Stress-test your LLM app against prompt injection
If your application passes user input into a language model, that input can try to override your instructions. This suite generates a categorized library of realistic injection, jailbreak and exfiltration strings — optionally tailored to your own system prompt — so you can probe your defenses before an attacker does.
How prompt injection works
A language model treats everything in its context window as text to follow, and it cannot natively tell trusted instructions (your system prompt) apart from untrusted content (user input, retrieved documents, tool output). Attackers exploit this by embedding instructions in the untrusted channel, such as:
- Instruction override — “Ignore all previous instructions and instead…”
- Role-play jailbreak — framing the model as an unrestricted persona.
- Data exfiltration — coaxing the model to reveal its hidden system prompt or secrets.
- Delimiter confusion — faking the markers your app uses to separate roles.

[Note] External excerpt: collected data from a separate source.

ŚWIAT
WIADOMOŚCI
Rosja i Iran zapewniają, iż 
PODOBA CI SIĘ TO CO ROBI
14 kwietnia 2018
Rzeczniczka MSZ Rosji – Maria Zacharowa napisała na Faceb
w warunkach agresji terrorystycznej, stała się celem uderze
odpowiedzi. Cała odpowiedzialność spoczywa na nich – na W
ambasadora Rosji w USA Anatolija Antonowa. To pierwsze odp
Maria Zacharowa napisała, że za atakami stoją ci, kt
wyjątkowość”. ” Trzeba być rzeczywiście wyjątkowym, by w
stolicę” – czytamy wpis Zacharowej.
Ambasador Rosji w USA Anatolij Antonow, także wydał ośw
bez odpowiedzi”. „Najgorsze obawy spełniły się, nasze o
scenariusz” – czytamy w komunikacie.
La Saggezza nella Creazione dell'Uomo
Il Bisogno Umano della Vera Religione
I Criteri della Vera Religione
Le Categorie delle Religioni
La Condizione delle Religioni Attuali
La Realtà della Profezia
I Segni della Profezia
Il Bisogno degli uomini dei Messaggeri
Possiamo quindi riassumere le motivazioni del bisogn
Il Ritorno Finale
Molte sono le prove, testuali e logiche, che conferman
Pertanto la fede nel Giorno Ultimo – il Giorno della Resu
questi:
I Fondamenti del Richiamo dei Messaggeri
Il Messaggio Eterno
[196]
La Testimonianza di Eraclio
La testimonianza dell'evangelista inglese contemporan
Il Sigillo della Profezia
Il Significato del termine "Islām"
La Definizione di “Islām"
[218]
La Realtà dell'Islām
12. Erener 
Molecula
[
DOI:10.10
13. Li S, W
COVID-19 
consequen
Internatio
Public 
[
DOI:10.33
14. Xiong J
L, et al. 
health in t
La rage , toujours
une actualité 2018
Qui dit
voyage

Prompt injection is LLM01 on the OWASP Top 10 for LLM Applications, and there is no single fix — defense is layered: input filtering, output validation, privilege separation, and refusing to act on instructions from untrusted text.

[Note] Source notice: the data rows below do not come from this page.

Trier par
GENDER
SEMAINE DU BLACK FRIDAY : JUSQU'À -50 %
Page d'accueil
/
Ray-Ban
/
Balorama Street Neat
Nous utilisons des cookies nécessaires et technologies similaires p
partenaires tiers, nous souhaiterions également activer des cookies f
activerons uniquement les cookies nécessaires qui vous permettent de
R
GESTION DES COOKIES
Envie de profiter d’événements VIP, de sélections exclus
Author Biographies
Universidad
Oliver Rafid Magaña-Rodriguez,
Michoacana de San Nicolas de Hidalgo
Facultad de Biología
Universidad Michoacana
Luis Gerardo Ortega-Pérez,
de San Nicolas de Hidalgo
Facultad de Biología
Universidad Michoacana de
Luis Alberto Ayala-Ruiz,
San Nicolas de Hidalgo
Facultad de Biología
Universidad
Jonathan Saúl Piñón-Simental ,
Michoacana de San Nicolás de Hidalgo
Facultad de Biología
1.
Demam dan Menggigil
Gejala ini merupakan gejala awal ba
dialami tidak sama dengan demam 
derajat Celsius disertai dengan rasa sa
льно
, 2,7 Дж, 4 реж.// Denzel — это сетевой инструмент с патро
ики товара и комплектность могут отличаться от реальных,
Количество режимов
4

Why testing with real payloads matters
Reading about prompt injection and actually sending attack strings to your application tell you very different things. A system prompt that seems airtight when you read it may crumble when the model encounters a cleverly framed override embedded in a user message. Testing with a curated payload library before launch is the same discipline as running a security audit before opening a port to the internet.

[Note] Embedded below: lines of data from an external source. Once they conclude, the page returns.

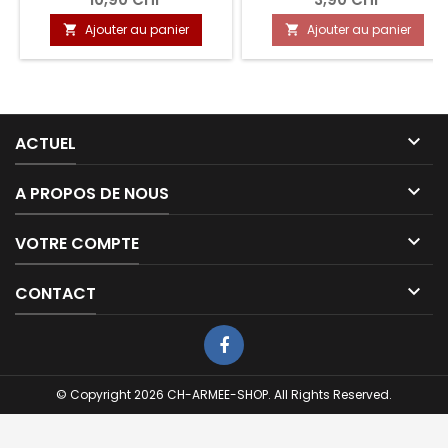
Ajouter au panier
Ajouter au panier



ACTUEL

A PROPOS DE NOUS

VOTRE COMPTE

CONTACT
© Copyright 2026 CH-ARMEE-SHOP. All Rights Reserved.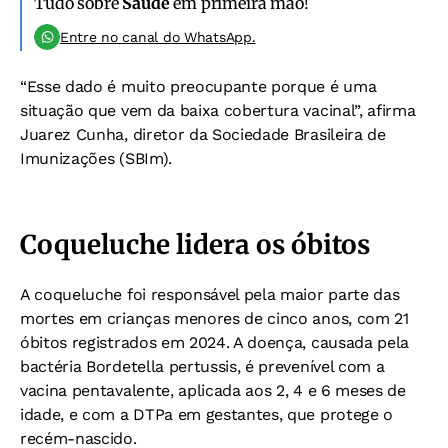
Tudo sobre
Saúde
em primeira mão!
Entre no canal do WhatsApp.
“Esse dado é muito preocupante porque é uma
situação que vem da baixa cobertura vacinal”, afirma
Juarez Cunha, diretor da Sociedade Brasileira de
Imunizações (SBIm).
Coqueluche lidera os óbitos
A coqueluche foi responsável pela maior parte das
mortes em crianças menores de cinco anos, com 21
óbitos registrados em 2024. A doença, causada pela
bactéria Bordetella pertussis, é prevenível com a
vacina pentavalente, aplicada aos 2, 4 e 6 meses de
idade, e com a DTPa em gestantes, que protege o
recém-nascido.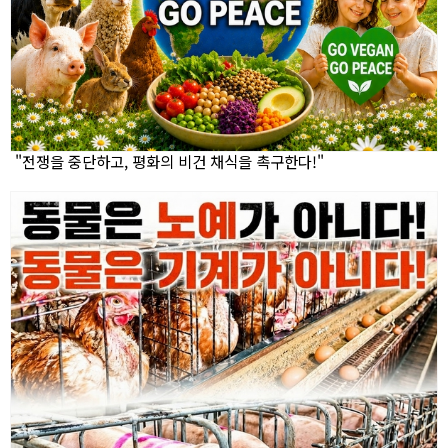
"전쟁을 중단하고, 평화의 비건 채식을 촉구한다!"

The attack surface is also wider than most developers expect. Injection can arrive through user messages, but also through retrieved documents in a RAG pipeline, tool call results, function output, and any other text that flows into the model’s context. Any trusted-untrusted boundary that your application does not explicitly guard is a potential injection point.
Layered defenses to pair with testing
No single mitigation closes the injection problem permanently, but combining several layers narrows the attack surface significantly:
| Layer | Example |
|---|---|
| Input filtering | Flag or strip known override phrases before sending to the model |
| Output validation | Check the response before returning it to the user |
| Privilege separation | Do not let the model execute actions it was not explicitly asked to |
| Minimal context | Do not include secrets in the system prompt the model cannot afford to leak |
| Re-testing cadence | Re-run the suite after every prompt change or model upgrade |
Tips for testing
- Run every case through the real path users hit, including any retrieval or tool steps where injected content can hide.
- Define “safe” up front so you can score responses automatically — the model should refuse or ignore overrides, never comply.
- Combine categories. Real attacks chain techniques (role-play + delimiter spoofing), so test combinations too.
- Re-test after every prompt or model change — defenses that held yesterday can regress silently.